Written problem
Every line of the material is to be repeated exactly as it stands.

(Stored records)
......

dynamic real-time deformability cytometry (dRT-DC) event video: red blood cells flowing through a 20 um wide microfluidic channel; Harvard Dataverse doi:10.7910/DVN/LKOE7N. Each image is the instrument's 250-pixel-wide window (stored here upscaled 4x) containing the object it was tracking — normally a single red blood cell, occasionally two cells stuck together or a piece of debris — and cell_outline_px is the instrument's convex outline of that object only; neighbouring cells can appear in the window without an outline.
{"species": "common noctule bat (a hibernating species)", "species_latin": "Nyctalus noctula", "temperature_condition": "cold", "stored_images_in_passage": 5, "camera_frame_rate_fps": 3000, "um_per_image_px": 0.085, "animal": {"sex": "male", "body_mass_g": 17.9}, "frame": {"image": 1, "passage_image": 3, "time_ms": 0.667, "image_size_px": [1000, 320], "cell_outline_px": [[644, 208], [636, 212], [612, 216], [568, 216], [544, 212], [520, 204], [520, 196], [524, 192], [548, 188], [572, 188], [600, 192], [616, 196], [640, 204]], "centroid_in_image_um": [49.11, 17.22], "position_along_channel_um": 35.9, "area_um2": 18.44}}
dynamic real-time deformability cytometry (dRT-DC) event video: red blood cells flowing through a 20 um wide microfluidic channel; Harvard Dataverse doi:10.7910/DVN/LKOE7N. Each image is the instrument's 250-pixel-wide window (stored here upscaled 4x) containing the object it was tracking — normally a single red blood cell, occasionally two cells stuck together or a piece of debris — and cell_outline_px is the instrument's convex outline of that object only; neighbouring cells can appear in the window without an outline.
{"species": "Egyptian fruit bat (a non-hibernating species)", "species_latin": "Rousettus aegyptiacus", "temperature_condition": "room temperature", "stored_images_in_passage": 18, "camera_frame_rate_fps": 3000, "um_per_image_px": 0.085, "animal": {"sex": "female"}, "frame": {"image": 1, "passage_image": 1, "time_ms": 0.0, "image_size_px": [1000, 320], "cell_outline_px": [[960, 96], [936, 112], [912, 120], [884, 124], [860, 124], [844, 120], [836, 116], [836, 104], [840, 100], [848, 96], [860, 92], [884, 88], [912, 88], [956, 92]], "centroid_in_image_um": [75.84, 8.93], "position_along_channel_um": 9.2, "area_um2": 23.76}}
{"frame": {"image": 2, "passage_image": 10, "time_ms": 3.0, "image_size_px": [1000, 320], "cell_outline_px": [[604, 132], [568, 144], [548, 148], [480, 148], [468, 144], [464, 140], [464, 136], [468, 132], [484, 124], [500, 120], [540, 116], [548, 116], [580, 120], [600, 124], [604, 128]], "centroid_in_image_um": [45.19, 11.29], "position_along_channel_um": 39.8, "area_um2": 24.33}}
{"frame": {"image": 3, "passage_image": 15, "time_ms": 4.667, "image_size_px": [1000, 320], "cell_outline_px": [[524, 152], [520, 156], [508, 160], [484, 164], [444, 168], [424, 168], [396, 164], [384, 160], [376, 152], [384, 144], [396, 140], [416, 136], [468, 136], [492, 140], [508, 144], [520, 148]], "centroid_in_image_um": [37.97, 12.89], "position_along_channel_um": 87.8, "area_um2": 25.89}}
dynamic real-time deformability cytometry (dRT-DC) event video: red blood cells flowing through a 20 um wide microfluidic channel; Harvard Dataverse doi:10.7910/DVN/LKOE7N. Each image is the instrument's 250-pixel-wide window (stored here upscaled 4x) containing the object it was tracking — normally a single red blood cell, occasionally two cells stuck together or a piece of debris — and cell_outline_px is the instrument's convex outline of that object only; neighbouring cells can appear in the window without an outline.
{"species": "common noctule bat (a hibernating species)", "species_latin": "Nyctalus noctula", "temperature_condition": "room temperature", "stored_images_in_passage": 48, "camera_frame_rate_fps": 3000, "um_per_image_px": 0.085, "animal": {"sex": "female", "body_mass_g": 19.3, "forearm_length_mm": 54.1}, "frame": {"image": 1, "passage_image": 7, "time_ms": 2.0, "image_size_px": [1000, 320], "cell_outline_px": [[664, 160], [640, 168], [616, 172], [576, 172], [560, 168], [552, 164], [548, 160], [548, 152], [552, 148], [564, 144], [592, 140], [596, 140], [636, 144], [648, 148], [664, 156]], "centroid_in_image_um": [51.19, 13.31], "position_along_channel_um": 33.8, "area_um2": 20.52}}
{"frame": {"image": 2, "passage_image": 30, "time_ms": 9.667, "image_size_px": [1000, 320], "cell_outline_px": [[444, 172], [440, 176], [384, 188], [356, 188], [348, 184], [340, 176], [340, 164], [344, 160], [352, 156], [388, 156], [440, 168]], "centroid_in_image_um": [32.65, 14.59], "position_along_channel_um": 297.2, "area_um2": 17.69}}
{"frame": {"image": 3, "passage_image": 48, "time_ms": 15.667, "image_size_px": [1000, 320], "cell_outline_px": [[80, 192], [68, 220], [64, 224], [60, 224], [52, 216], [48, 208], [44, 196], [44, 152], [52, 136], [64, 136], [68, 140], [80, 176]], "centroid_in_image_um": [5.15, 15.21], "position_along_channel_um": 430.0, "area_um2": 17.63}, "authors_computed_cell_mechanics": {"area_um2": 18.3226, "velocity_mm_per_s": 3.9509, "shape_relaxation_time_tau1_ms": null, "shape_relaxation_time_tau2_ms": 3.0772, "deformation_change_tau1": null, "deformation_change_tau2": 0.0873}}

......

Response to the exercise
dynamic real-time deformability cytometry (dRT-DC) event video: red blood cells flowing through a 20 um wide microfluidic channel; Harvard Dataverse doi:10.7910/DVN/LKOE7N. Each image is the instrument's 250-pixel-wide window (stored here upscaled 4x) containing the object it was tracking — normally a single red blood cell, occasionally two cells stuck together or a piece of debris — and cell_outline_px is the instrument's convex outline of that object only; neighbouring cells can appear in the window without an outline.
{"species": "common noctule bat (a hibernating species)", "species_latin": "Nyctalus noctula", "temperature_condition": "cold", "stored_images_in_passage": 5, "camera_frame_rate_fps": 3000, "um_per_image_px": 0.085, "animal": {"sex": "male", "body_mass_g": 17.9}, "frame": {"image": 1, "passage_image": 3, "time_ms": 0.667, "image_size_px": [1000, 320], "cell_outline_px": [[644, 208], [636, 212], [612, 216], [568, 216], [544, 212], [520, 204], [520, 196], [524, 192], [548, 188], [572, 188], [600, 192], [616, 196], [640, 204]], "centroid_in_image_um": [49.11, 17.22], "position_along_channel_um": 35.9, "area_um2": 18.44}}
dynamic real-time deformability cytometry (dRT-DC) event video: red blood cells flowing through a 20 um wide microfluidic channel; Harvard Dataverse doi:10.7910/DVN/LKOE7N. Each image is the instrument's 250-pixel-wide window (stored here upscaled 4x) containing the object it was tracking — normally a single red blood cell, occasionally two cells stuck together or a piece of debris — and cell_outline_px is the instrument's convex outline of that object only; neighbouring cells can appear in the window without an outline.
{"species": "Egyptian fruit bat (a non-hibernating species)", "species_latin": "Rousettus aegyptiacus", "temperature_condition": "room temperature", "stored_images_in_passage": 18, "camera_frame_rate_fps": 3000, "um_per_image_px": 0.085, "animal": {"sex": "female"}, "frame": {"image": 1, "passage_image": 1, "time_ms": 0.0, "image_size_px": [1000, 320], "cell_outline_px": [[960, 96], [936, 112], [912, 120], [884, 124], [860, 124], [844, 120], [836, 116], [836, 104], [840, 100], [848, 96], [860, 92], [884, 88], [912, 88], [956, 92]], "centroid_in_image_um": [75.84, 8.93], "position_along_channel_um": 9.2, "area_um2": 23.76}}
{"frame": {"image": 2, "passage_image": 10, "time_ms": 3.0, "image_size_px": [1000, 320], "cell_outline_px": [[604, 132], [568, 144], [548, 148], [480, 148], [468, 144], [464, 140], [464, 136], [468, 132], [484, 124], [500, 120], [540, 116], [548, 116], [580, 120], [600, 124], [604, 128]], "centroid_in_image_um": [45.19, 11.29], "position_along_channel_um": 39.8, "area_um2": 24.33}}
{"frame": {"image": 3, "passage_image": 15, "time_ms": 4.667, "image_size_px": [1000, 320], "cell_outline_px": [[524, 152], [520, 156], [508, 160], [484, 164], [444, 168], [424, 168], [396, 164], [384, 160], [376, 152], [384, 144], [396, 140], [416, 136], [468, 136], [492, 140], [508, 144], [520, 148]], "centroid_in_image_um": [37.97, 12.89], "position_along_channel_um": 87.8, "area_um2": 25.89}}
dynamic real-time deformability cytometry (dRT-DC) event video: red blood cells flowing through a 20 um wide microfluidic channel; Harvard Dataverse doi:10.7910/DVN/LKOE7N. Each image is the instrument's 250-pixel-wide window (stored here upscaled 4x) containing the object it was tracking — normally a single red blood cell, occasionally two cells stuck together or a piece of debris — and cell_outline_px is the instrument's convex outline of that object only; neighbouring cells can appear in the window without an outline.
{"species": "common noctule bat (a hibernating species)", "species_latin": "Nyctalus noctula", "temperature_condition": "room temperature", "stored_images_in_passage": 48, "camera_frame_rate_fps": 3000, "um_per_image_px": 0.085, "animal": {"sex": "female", "body_mass_g": 19.3, "forearm_length_mm": 54.1}, "frame": {"image": 1, "passage_image": 7, "time_ms": 2.0, "image_size_px": [1000, 320], "cell_outline_px": [[664, 160], [640, 168], [616, 172], [576, 172], [560, 168], [552, 164], [548, 160], [548, 152], [552, 148], [564, 144], [592, 140], [596, 140], [636, 144], [648, 148], [664, 156]], "centroid_in_image_um": [51.19, 13.31], "position_along_channel_um": 33.8, "area_um2": 20.52}}
{"frame": {"image": 2, "passage_image": 30, "time_ms": 9.667, "image_size_px": [1000, 320], "cell_outline_px": [[444, 172], [440, 176], [384, 188], [356, 188], [348, 184], [340, 176], [340, 164], [344, 160], [352, 156], [388, 156], [440, 168]], "centroid_in_image_um": [32.65, 14.59], "position_along_channel_um": 297.2, "area_um2": 17.69}}
{"frame": {"image": 3, "passage_image": 48, "time_ms": 15.667, "image_size_px": [1000, 320], "cell_outline_px": [[80, 192], [68, 220], [64, 224], [60, 224], [52, 216], [48, 208], [44, 196], [44, 152], [52, 136], [64, 136], [68, 140], [80, 176]], "centroid_in_image_um": [5.15, 15.21], "position_along_channel_um": 430.0, "area_um2": 17.63}, "authors_computed_cell_mechanics": {"area_um2": 18.3226, "velocity_mm_per_s": 3.9509, "shape_relaxation_time_tau1_ms": null, "shape_relaxation_time_tau2_ms": 3.0772, "deformation_change_tau1": null, "deformation_change_tau2": 0.0873}}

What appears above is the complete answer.